Actions to take:
A – Answer these questions about the book review of the Warsaw Ghetto work:
(i) Who wrote the review, and at which university?
(ii) On what date did the Jewish uprising in the Warsaw Ghetto begin?
(iii) Which story does the review say apparently ranks ahead of the Warsaw Ghetto as a source of inspiration for American writers and artists?
B – Carry on the book review of the Warsaw Ghetto work from the point where it stops.

University Park Pennsylvania State University Press, 2018.
Illustrations. xv + 309 pp. $44.95 (cloth), ISBN 978-0-271-07870-0.
Reviewed by Maya Balakirsky Katz (Bar-Ilan University)
Published on H-Judaic (October, 2020)
Commissioned by Barbara Krawcowicz
This book demonstrates as much as it analyzes that the Warsaw
Ghetto--established during the Holocaust and the site of the Jewish
uprising launched on April 19, 1943, that staved off two thousand
German troops for twenty-eight days--has been an enduring source of
inspiration for American writers and artists, apparently second only
to the Anne Frank story. As so many conclusions that sound almost
intuitive once they have been articulated, the work required to
arrive at it is exhaustive.

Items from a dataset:
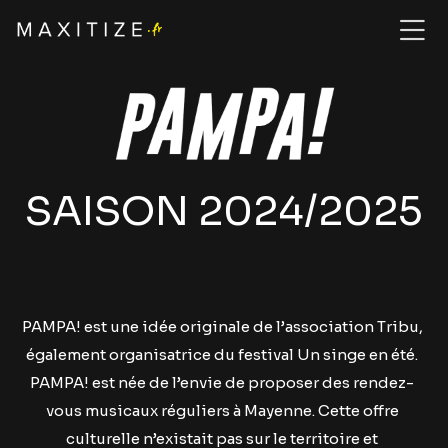
SAISON 2024/2025
PAMPA! est une idée origi
nale de
l’association Tribu
,
également organisatrice du festival Un singe en été.
PAMPA! est née de l’envie de proposer des rendez-
vous musicaux réguliers à Mayenne. Cette offre
culturelle n’existait pas sur le territoire et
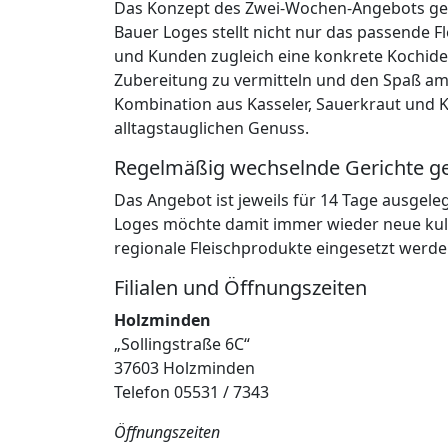
Das Konzept des Zwei-Wochen-Angebots geh
Bauer Loges stellt nicht nur das passende 
und Kunden zugleich eine konkrete Kochidee a
Zubereitung zu vermitteln und den Spaß am
Kombination aus Kasseler, Sauerkraut und Ka
alltagstauglichen Genuss.
Regelmäßig wechselnde Gerichte g
Das Angebot ist jeweils für 14 Tage ausgel
Loges möchte damit immer wieder neue kulin
regionale Fleischprodukte eingesetzt werd
Filialen und Öffnungszeiten
Holzminden
„Sollingstraße 6C“
37603 Holzminden
Telefon 05531 / 7343
Öffnungszeiten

Answers given:
A –
(i) Maya Balakirsky Katz, Bar-Ilan University
(ii) April 19, 1943
(iii) The Anne Frank story

B –
Samantha Baskind has collated a wide range of individual and
collaborative American projects and gives the representational
history of the Warsaw Ghetto shape across seventy-five years of
cultural productions. Beginning with the radio dramatization of the
ghetto narrative only two months after the tragic end of the ghetto,
the Warsaw Ghetto uprising seemed to grip American audiences as
relevant to their own survival and the survival of American freedoms
in a world threatened by evil. Corralling smaller audiences but
responding in the more long-lived mediums in pencil, ink, and oil,
graphic artists Arthur Szyk and William Gropper were among those who
represented the uprising within months of the ghetto's fall. With the
war still raging, the first anniversary of the uprising evoked
political activist projects fighting for an uncertain future for Jews
on both sides of the Atlantic. That year, the Yiddish play _The
Miracle of the Warsaw Ghetto_ opened in New York already bearing the
optimistic and heroic stamp that the uprising would acquire in the
later resistance narratives of John Hersey's _The Wall_ (1950).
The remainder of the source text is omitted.